本文抜粋 ->

━━━━━━━━━━━━━━━━━━━━━━━━━━━━━━

さて、鉄の原料は主に酸化鉄であり、この酸化鉄を還元する、還元プロセスが必須となる。世界的に最も普及している、一般的な還元プロセスは高炉である。この高炉では、羽口においてコークスや微粉炭と熱風(1200℃程度に加熱した空気)中の酸素が反応し、COおよびH2ガス(還元ガス)を生成させて、これらの還元ガスにより炉中の鉄鉱石等の還元を行っている。近年の高炉操業技術の向上により、還元材比(溶銑1t製造あたりのコークス、微粉炭の使用量)は500kg/t程度まで低減したが、還元材比はすでにほぼ下限に達しており、これ以上の大幅な還元材比の低減は期待できない。
【0003】
一方、天然ガスが産出される地域では、竪型の還元炉に酸化鉄原料として焼結鉱、ペレット等の塊成化した鉄鉱石を充填し、水素及び一酸化炭素を含む還元ガスを吹き込んで酸化鉄原料を還元して還元鉄を製造する方法もよく用いられている。この方法では、還元ガスの原料ガスとして天然ガスなどが用いられる。原料ガスは、還元炉の炉頂から排出される炉頂ガスとともに加熱改質装置7内で加熱・改質されて還元ガスが生成される。生成された還元ガスは還元炉に吹き込まれ、還元炉の上部から供給される酸化鉄原料と反応し、酸化鉄が還元され、還元鉄となる。製造された還元鉄は還元炉の還元ガスが吹き込まれる位置よりも下部の領域において冷却された後、還元炉下部から排出される。

━━━━━━━━━━━━━━━━━━━━━━━━━━━━━━

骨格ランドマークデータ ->
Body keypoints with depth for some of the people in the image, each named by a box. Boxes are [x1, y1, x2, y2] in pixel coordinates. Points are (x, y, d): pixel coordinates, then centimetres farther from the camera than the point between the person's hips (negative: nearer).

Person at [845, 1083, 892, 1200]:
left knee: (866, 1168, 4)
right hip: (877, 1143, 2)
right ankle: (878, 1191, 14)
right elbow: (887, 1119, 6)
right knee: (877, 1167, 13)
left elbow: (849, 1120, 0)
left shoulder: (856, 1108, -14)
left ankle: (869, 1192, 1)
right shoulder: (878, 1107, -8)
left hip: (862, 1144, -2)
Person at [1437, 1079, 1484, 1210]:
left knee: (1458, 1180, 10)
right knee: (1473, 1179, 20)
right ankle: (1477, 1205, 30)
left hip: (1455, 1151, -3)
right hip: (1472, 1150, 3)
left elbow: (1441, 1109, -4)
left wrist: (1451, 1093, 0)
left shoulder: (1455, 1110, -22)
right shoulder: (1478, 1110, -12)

━━━━━━━━━━━━━━━━━━━━━━━━━━━━━━

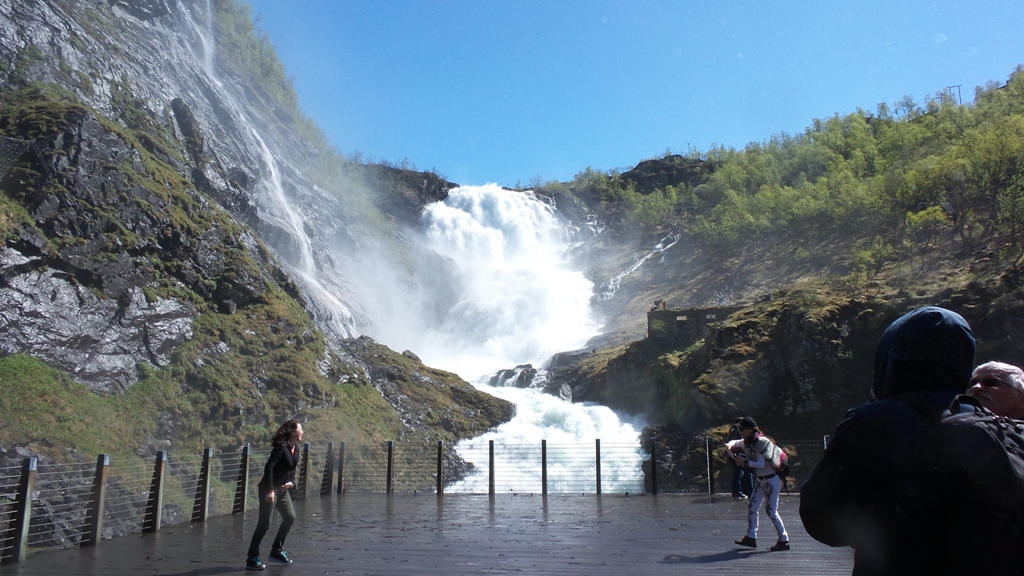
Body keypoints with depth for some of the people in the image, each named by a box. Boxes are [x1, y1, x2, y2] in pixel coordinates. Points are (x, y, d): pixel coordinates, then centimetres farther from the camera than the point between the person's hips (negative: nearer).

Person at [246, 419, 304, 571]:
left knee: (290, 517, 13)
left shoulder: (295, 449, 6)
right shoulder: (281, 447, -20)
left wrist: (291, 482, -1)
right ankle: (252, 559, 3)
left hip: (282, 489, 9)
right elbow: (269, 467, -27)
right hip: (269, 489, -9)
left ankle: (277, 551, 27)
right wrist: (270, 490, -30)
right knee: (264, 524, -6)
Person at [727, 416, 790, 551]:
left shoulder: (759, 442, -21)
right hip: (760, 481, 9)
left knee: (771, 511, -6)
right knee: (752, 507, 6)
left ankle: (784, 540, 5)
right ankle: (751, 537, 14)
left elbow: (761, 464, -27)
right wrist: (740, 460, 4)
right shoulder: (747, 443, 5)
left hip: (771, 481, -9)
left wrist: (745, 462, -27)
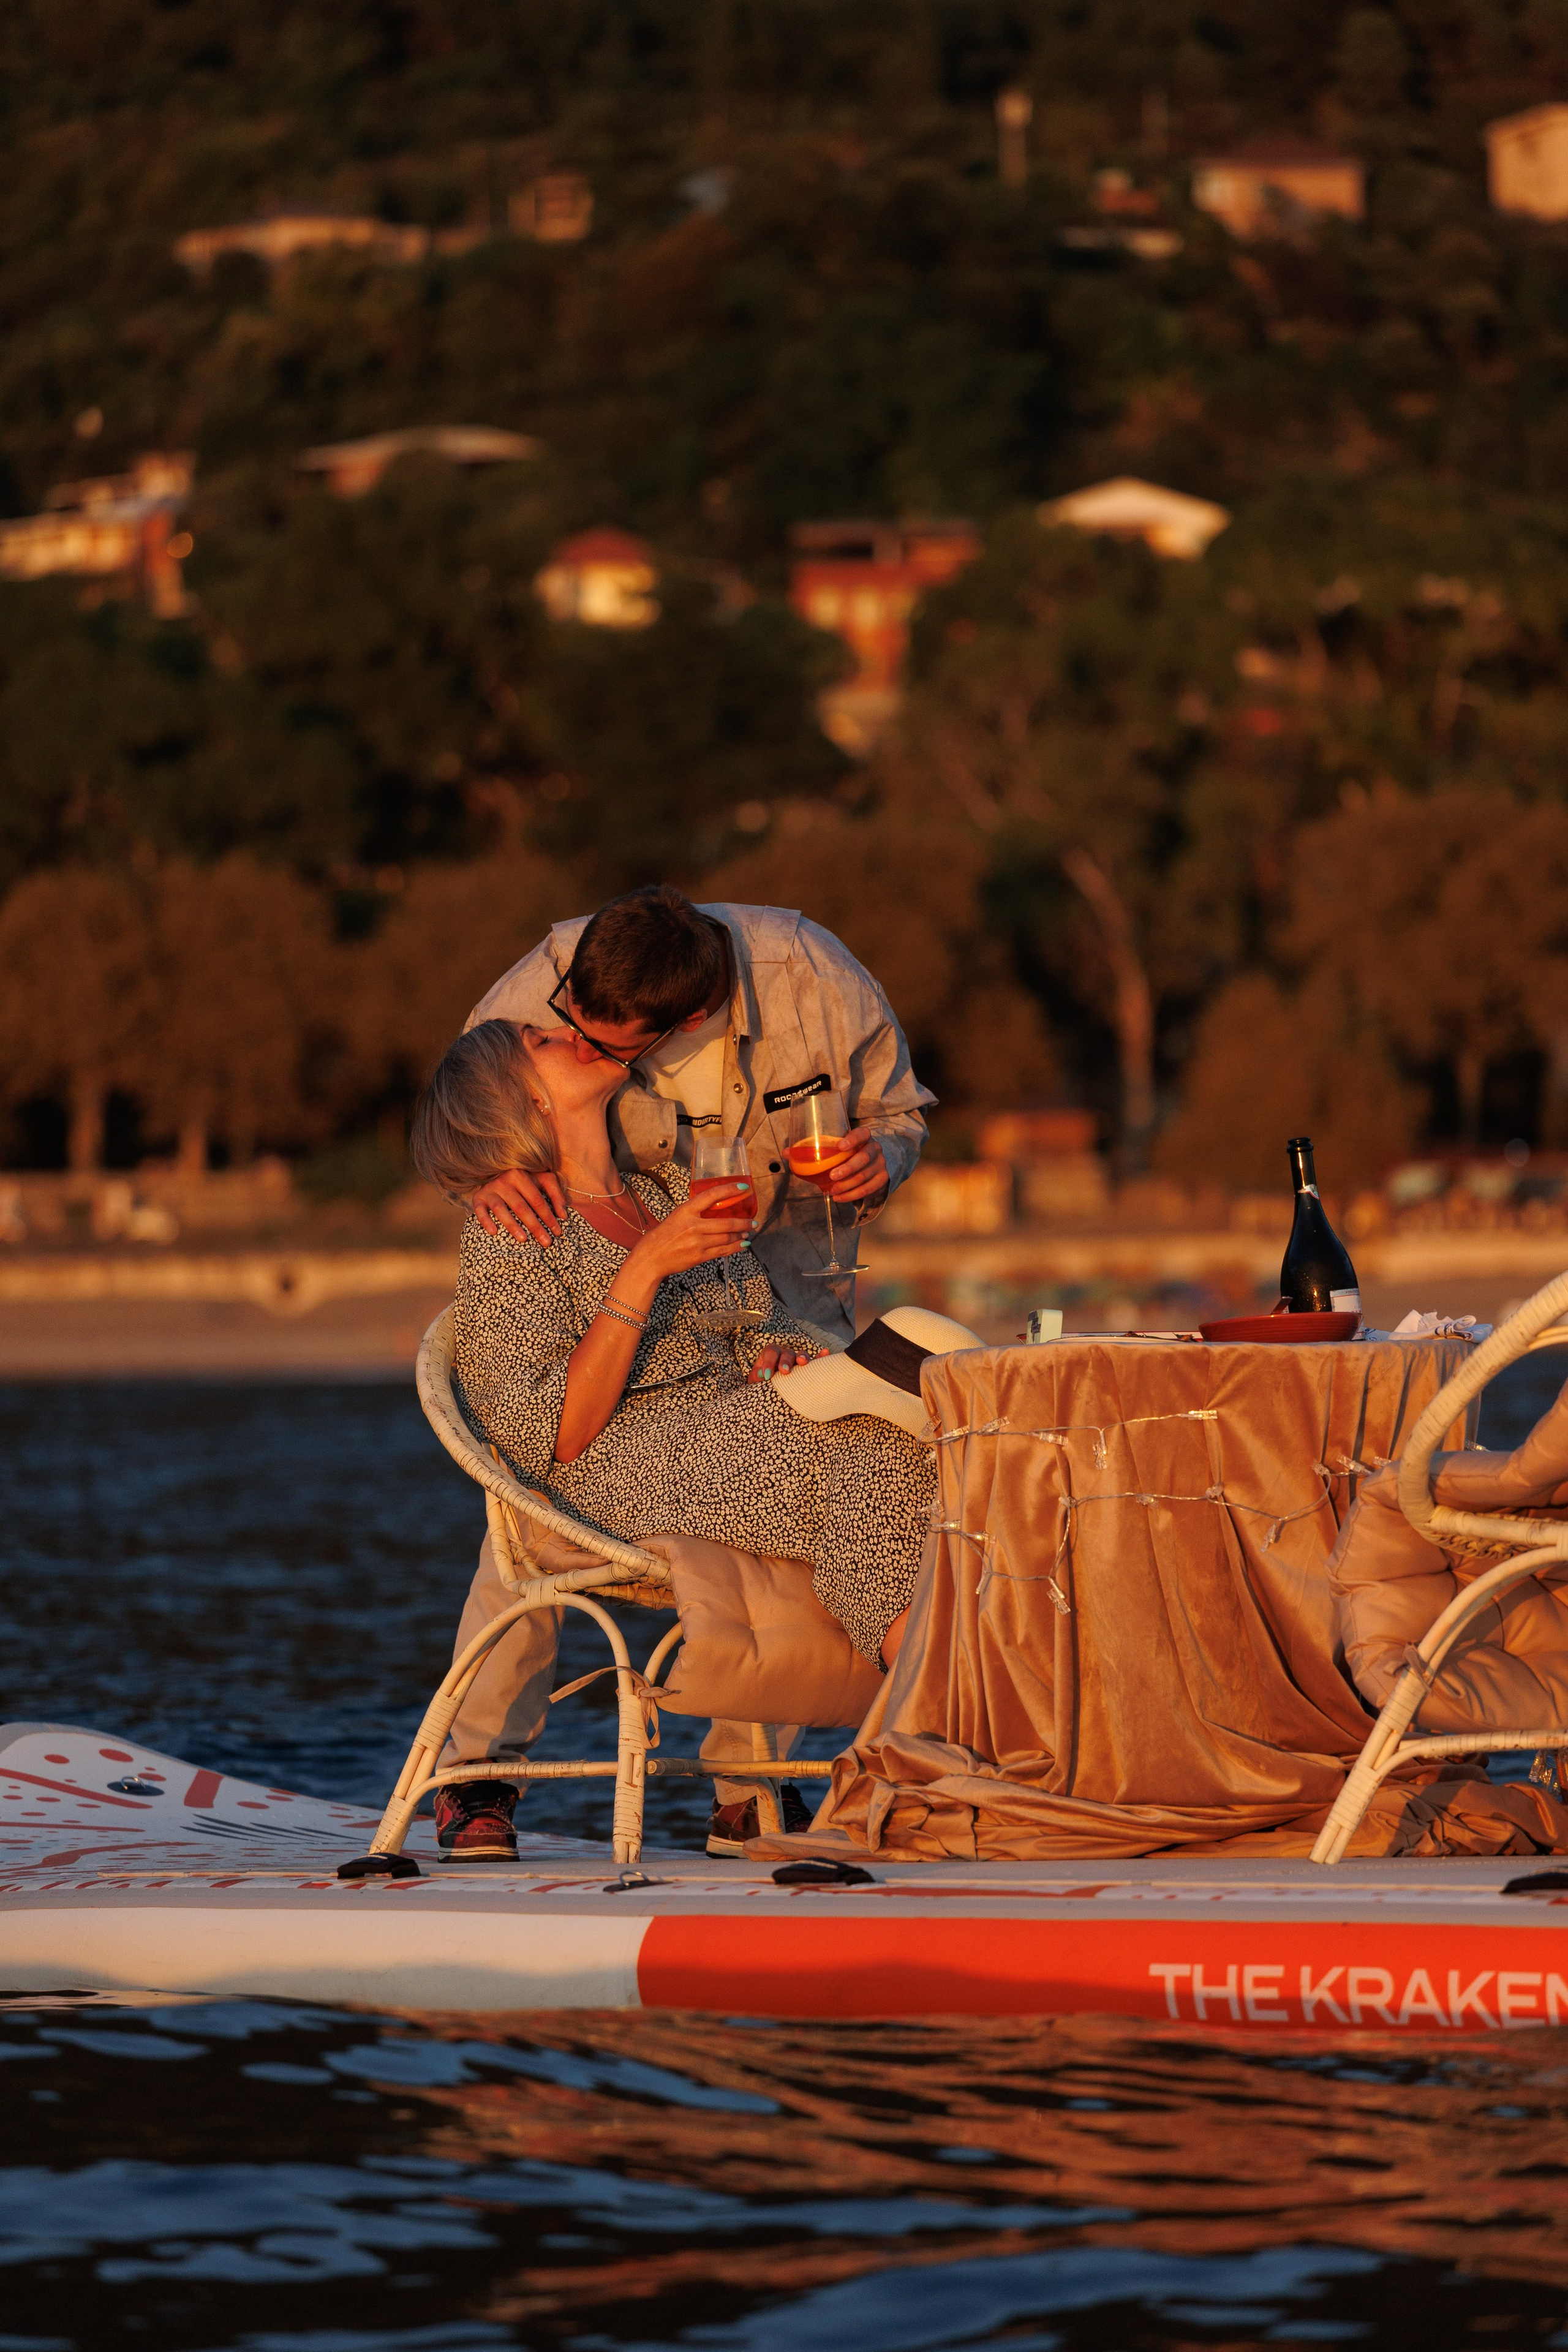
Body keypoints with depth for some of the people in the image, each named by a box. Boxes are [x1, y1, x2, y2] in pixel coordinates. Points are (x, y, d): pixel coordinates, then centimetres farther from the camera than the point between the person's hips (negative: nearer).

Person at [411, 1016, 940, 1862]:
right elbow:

━━━━━━━━━━━━━━━━━━━━━━━━━━━━━━

作業内容 ->
1) 製鉄の還元プロセスに関する抜粋をもとに、次の問いに答えよ。
(a) 高炉の羽口に送られる熱風は、何℃程度に加熱した空気か。
(b) 近年の高炉操業技術の向上により、還元材比はどの程度まで低減したか。
(c) 竪型の還元炉を用いる方法で、還元ガスの原料ガスとして用いられるものは何か。
2) 製鉄の還元プロセスに関する抜粋の続きを、最後の文の後から書け。
データは本作業には用いない。

各問の解答 ->
1)
(a) 1200℃程度
(b) 500kg/t程度
(c) 天然ガスなど

2)
【0004】
なお、酸化鉄の還元に供した後のガスは、還元炉の炉頂から炉頂ガスとして排出され、集塵・冷却ののち、炉頂ガスの一部は改質ガスの原料として加熱改質装置7に送りこまれる。また、残り炉頂ガス(前記炉頂ガスの残部)は加熱・加熱改質装置7の燃料ガスとして用いられる。加熱・加熱改質装置7の燃料ガスとして用いられた前記残り炉頂ガスは、系外に排出されるのが一般的である。
【0005】
上記の還元鉄製造プロセスとして、例えば特許文献1には、還元炉の排ガスと天然ガスとを改質器にて改質し、主にCOとH2ガスからなる還元ガスを生成し、この還元ガスを還元炉に吹込み還元炉内の酸化鉄を還元し、還元鉄を製造することが記載されている。
【先行技術文献】
【特許文献】
【0006】
【発明の概要】
【発明が解決しようとする課題】
【0007】
特許文献1に記載の還元鉄製造方法では、還元ガス製造のために天然ガスを用いるため、高炉よりは低位ではあるものの、ある程度のCO2排出が避けられないという、問題がある。このように排出されたガスはCO2を一定程度含有するため、この還元鉄製造方法ではCO2排出量を一定程度低減することはできても、0にすることはできない。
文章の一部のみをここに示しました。